Sewing makes huge loops on the bottom of the cloth
The loops on the bottom mean there's very little tension on the top thread.
Back to the loopies.... Somewhere on your machine, there's a tension
mechanism. On older machines, it's circular and has (usually) a
numbered dial. On newer machines, it may just appear as a slot with a
dial someplace with numbers 0-9 on it. In either case, the thread has
to go between two metal disks, which are the tension elements. In order
to get the thread in properly, you must raise the presser foot, which
opens the disks. Then you can "floss" the thread in. Not raising the
presser foot during threading is, in my experience, the most common
cause of bottom loopies.
Other common causes of loopies:
--Trying to sew with the presser foot in the raised position (this
usually happens when you're brand new to sewing or you're trying to sew
something thick that just barely fits under the presser foot -- and you
forget to lower the presser foot after you've put the fabric under.
--Changing the setting on the upper tension dial. 4 to maybe 5 should
give you proper tension for most types of sewing. Sometimes (often
helpful, knob-twiddling family members) reset it to a much lower number.

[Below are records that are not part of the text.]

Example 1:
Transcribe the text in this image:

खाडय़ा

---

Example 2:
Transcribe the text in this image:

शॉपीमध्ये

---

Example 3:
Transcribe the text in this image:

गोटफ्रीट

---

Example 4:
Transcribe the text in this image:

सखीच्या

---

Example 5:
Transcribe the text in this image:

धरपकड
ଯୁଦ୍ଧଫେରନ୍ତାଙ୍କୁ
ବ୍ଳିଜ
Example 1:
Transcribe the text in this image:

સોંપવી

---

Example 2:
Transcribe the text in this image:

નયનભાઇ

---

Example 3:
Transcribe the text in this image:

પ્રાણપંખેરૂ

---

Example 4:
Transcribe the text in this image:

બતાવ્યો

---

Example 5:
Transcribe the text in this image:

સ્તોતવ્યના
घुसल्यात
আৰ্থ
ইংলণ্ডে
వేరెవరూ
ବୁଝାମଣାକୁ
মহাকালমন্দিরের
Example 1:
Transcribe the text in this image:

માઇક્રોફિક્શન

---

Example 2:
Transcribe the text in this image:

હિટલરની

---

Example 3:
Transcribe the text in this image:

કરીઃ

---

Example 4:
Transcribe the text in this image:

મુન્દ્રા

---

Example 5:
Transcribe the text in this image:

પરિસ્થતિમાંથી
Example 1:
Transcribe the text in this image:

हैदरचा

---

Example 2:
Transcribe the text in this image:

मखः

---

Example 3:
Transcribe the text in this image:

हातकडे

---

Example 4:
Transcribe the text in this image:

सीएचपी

--Cruddlies in the tension -- impacted lint, a bit of broken thread,
rust, This is usually curable by taking a fold of much-washed cotton
muslin (the hem of a pillowcase or a bandanna is great for this),
moistening it with rubbing alcohol, and flossing the tension with it.

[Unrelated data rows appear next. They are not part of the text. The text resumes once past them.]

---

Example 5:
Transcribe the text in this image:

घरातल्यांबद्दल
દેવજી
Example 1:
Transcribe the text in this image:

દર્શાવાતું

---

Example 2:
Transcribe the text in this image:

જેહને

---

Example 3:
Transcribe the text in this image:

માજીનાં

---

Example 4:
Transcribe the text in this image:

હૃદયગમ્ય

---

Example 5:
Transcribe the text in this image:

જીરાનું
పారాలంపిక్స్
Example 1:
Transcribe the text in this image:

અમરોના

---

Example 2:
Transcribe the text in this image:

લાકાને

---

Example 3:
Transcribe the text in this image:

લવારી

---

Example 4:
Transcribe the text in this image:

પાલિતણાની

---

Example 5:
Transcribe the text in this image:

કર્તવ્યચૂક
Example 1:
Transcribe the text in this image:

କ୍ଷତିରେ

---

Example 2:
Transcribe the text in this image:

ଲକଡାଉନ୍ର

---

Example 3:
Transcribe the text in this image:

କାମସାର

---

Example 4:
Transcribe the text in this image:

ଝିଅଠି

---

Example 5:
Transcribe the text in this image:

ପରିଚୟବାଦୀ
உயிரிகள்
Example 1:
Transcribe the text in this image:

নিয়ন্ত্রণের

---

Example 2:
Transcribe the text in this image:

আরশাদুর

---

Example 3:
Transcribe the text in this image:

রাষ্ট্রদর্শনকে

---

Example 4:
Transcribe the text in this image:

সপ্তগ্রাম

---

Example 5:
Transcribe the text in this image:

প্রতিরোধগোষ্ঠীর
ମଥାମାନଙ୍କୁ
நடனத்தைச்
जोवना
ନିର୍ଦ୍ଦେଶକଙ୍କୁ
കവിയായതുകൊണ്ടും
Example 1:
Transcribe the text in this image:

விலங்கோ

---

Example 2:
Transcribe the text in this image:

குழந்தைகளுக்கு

If you get rust out, you'll need a replacement tension (they're not all
that expensive, mostly). In some cases, the machine was abused by
running something like #69 upholstery nylon thread through it (it's too
heavy for most home machines) and the disks are damaged and need
--The thread is too heavy for the size of needle. This happens when
you're trying to run something like topstitching thread with a small
sized needle. The thread doesn't sit down in the long groove of the
needle properly, and so lacks tension.